Lundi 18 septembre 2018 - En Côte d’Ivoire, l’opération engagée par la Haute Autorité pour la Bonne Gouvernance auprès de la Justice visant certains élus et gestionnaires d’actifs gouvernementaux est, selon nos révélations, la face visible d’un iceberg de règlements de comptes interne au RDR.

 

Prétexte qu’un fils n’a pas besoin d’attendre des instructions pour défendre l’honneur de son père, le Premier ministre ivoirien, Ministre du budget et du Portefeuille de l’Etat, a appelé le secrétaire Général de la Haute Autorité pour la Bonne Gouvernance (HABG), Koffi Kablan Marc-Antoine. Il lui a fait injonction d’engager immédiatement des poursuites pénales contre un certain nombre de hauts cadres, bien ciblés. Avec pour dessein de planter un clou judiciaire dans leurs souliers en cette période électorale. Sans en référer à N’Golo Fatogoma Coulibaly, président de la HABG en voyage en Belgique pour des soins, le Secrétaire général de cette institution a, sur la base des documents à charge transmis par Amadou Gon Coulibaly, saisi le Procureur de la République.

 

Dès la saisine, le procureur Adou Richard a annoncé avoir ouvert une information judiciaire contre 15 hauts responsables ivoiriens pour des faits de « corruption, abus de fonctions, détournement de deniers publics et privés, enrichissement illicite et blanchiment de capitaux ».

Et pour bien faire sentir la pointe de l’épée de Damoclès sur la tête des uns et des autres, le Procureur Adou laisse entendre que : « outre ces 15 dossiers, la Haute Autorité pour la Bonne Gouvernance a informé le Parquet que plusieurs autres dossiers sont en cours d’examen ».

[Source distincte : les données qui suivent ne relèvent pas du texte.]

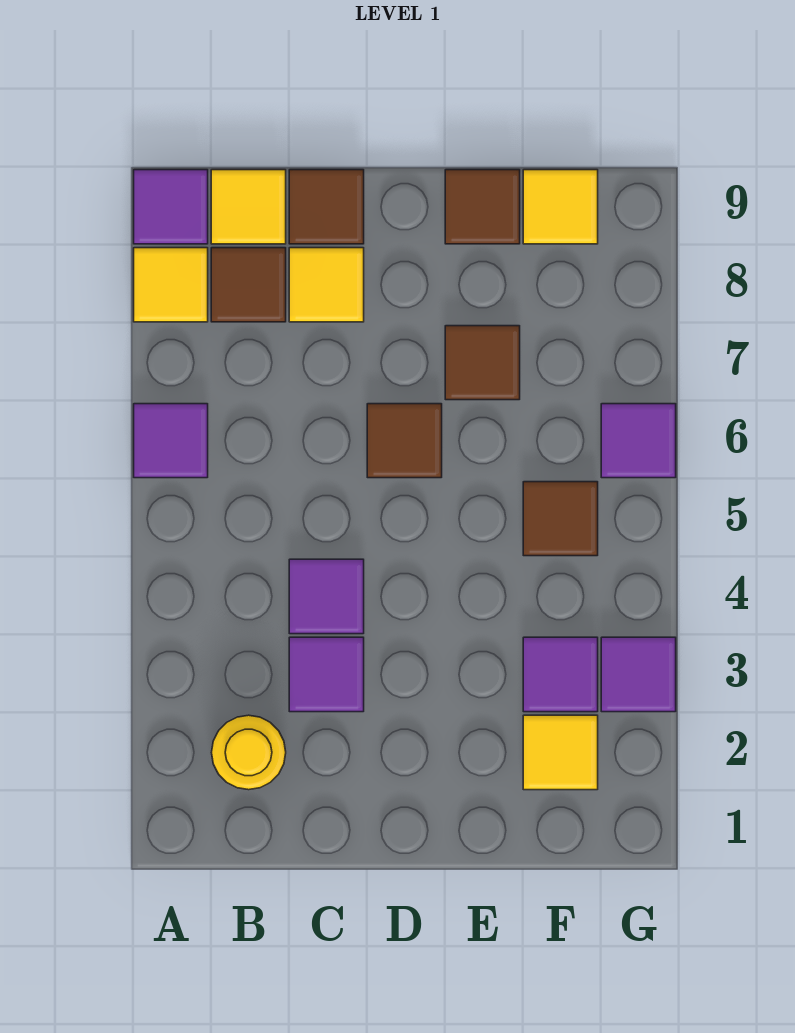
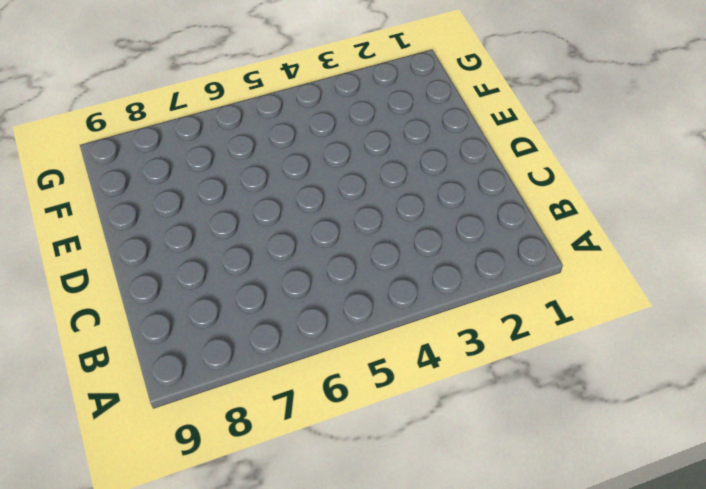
none -> purple 1x1 tile [134,404,208,478]
none -> yellow 1x1 tile [134,248,208,322]
none -> purple 1x1 tile [134,170,208,244]

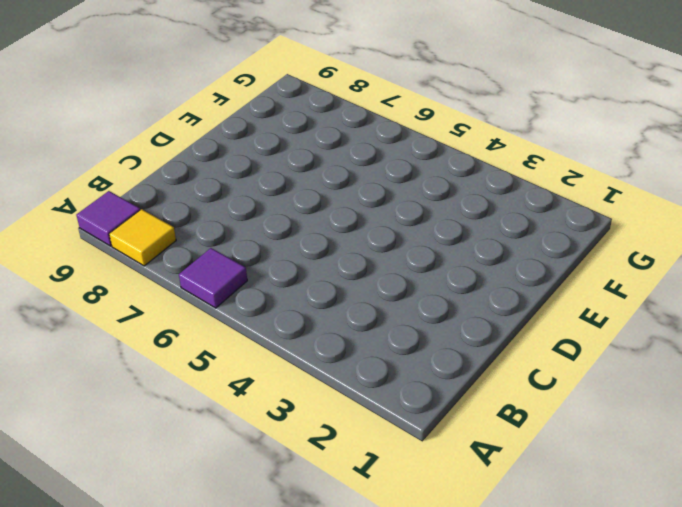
none -> yellow 1x1 round brick [212,715,286,790]
none -> brown 1x1 tile [211,248,286,322]
none -> yellow 1x1 tile [211,170,286,244]

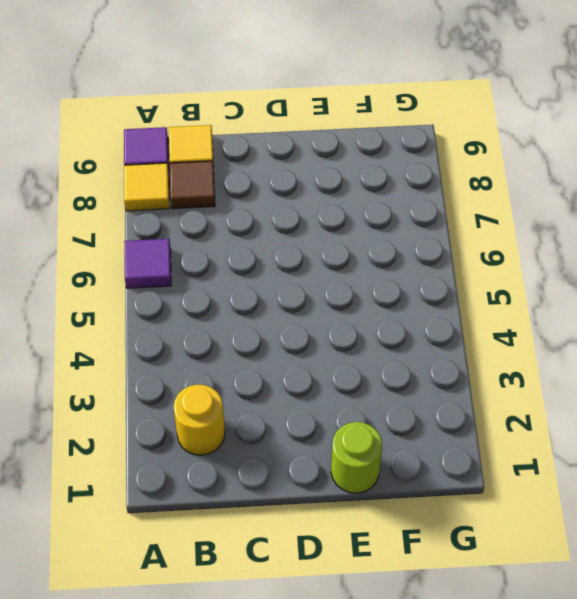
lime 1x1 round brick [331,422,382,493] -> none
none -> purple 1x1 tile [289,637,364,712]
none -> purple 1x1 tile [289,559,364,634]
none -> yellow 1x1 tile [289,248,364,322]

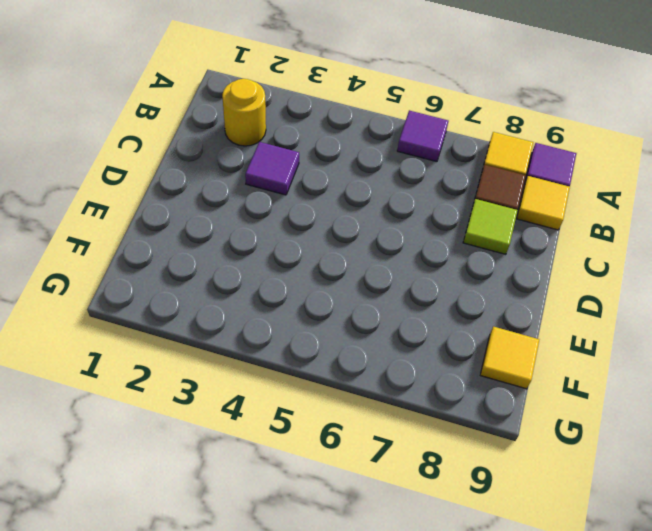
lime 1x1 tile [463,199,518,254] -> yellow 1x1 tile [289,248,364,322]
none -> purple 1x1 tile [289,559,364,634]
none -> brown 1x1 tile [289,170,364,244]
none -> brown 1x1 tile [367,404,442,478]

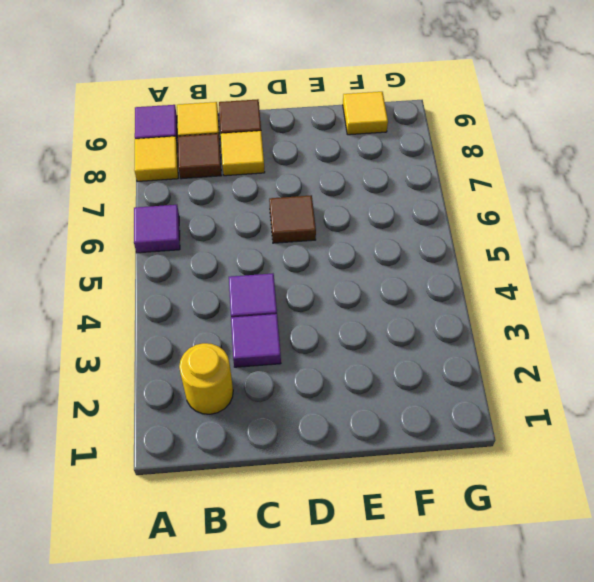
none -> brown 1x1 tile [445,326,520,400]
none -> brown 1x1 tile [445,170,520,244]
none -> yellow 1x1 tile [523,715,598,790]

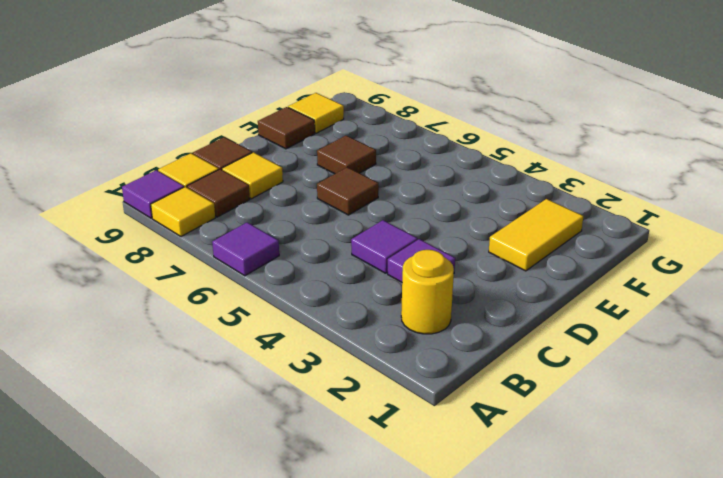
yellow 1x2 tile [489,199,583,271] -> yellow 1x1 tile [523,715,598,790]
none -> purple 1x1 tile [523,637,598,712]
none -> brown 1x1 tile [523,482,598,556]
none -> purple 1x1 tile [601,637,676,712]

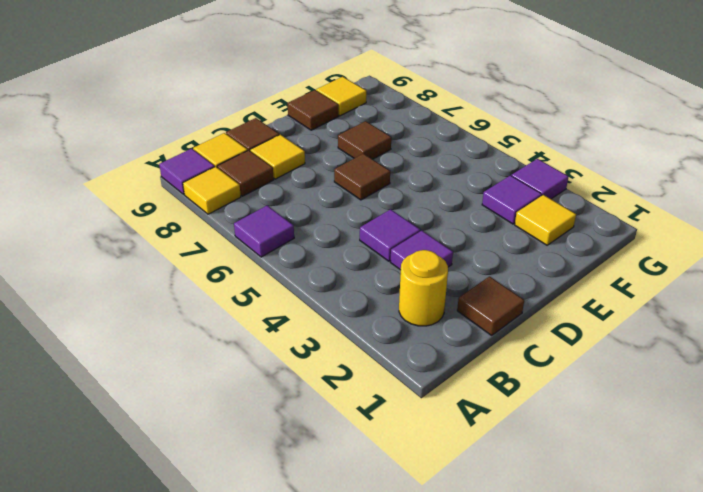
brown 1x1 tile [457,276,524,335] -> brown 1x1 tile moved to [523,482,598,556]
none -> purple 1x1 tile [601,404,676,478]

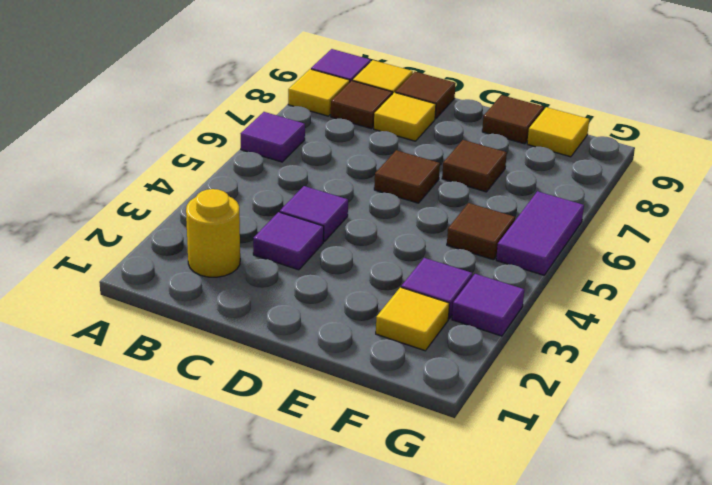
purple 1x2 tile [496,191,584,275] -> purple 1x1 tile [601,404,676,478]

Ces mesures unilatérales et surtout l’activisme du Premier ministre ne font pas l’unanimité au sein du RDR, et c’est un euphémisme. Selon nos sources, la quasi-totalité des militants estiment qu’Amadou Gon Coulibaly est en train d’agrandir le fossé de division entre les cadres du parti. Tous font le constat amer que depuis sa nomination à la tête du Gouvernement, le Premier ministre a réussi à brouiller Alassane Ouattara et Guillaume Soro, Alassane Ouattara et Henri Konan Bédié, Alassane Ouattara Ouattara et l’Union européenne.

 

Peu ouvert au dialogue, totalement fermé à la contradiction, il use de sa position pour engager l’appareil d’Etat dans une campagne de règlements de comptes personnels. Son vocabulaire est émaillé de propos belliqueux du genre : je vais les écraser, je vais les broyer, ils verront qui je suis dans ce pays etc.

Selon les cadres de son parti, Amadou Gon Coulibaly est en train de donner du RDR, l’image d’un parti de fripons et de ripoux. En effet, environ 80% des personnes visées par l’information judiciaire sont des cadres du RDR, avec qui il entretient des divergences. La corrida judiciaire qu’il vient d’ouvrir, positionne de facto le RDR au rang de parti le plus corrompu de Côte d’Ivoire et donne du poids aux accusations de l’Union européenne sur la poussée exponentielle de la corruption sous le régime Ouattara.

L’Union européenne, en effet, avait dénoncé « les largesses financières dont bénéficient les cercles du pouvoir » et « une classe dirigeante dont l’enrichissement ces dernières années est parfois spectaculaire », dans un rapport confidentiel qui a fuité en juillet 2018.

Un cadre du RDR, dirigeant d’une société à participation publiques, que nous avons contacté sur ce qui s’apparente à une chasse aux sorcières, ne manque pas de s’étrangler d’indignation : « si ADO veut vraiment lutter contre la corruption, au lieu de s’en prendre aux DAF ou aux DG, il devrait plutôt s’en prendre aux ministres, qui sont les ordonnateurs des dépenses ». Car, avance-t-il, tout le monde sait que les plus grands corrompus de Côte d’ivoire sont dans l’entourage immédiat du Chef de l’Etat. Et notre ancien ministre de prophétiser : « Comme Pierre Laval conduisit le Maréchal Pétain sur le chemin de l’indignité nationale et à la peine de mort, Amadou Gon Coulibaly Search Amadou Gon Coulibaly est en train de conduire Alassane Ouattara sur le chemin de l’humiliation et de la perte ». Ambiance.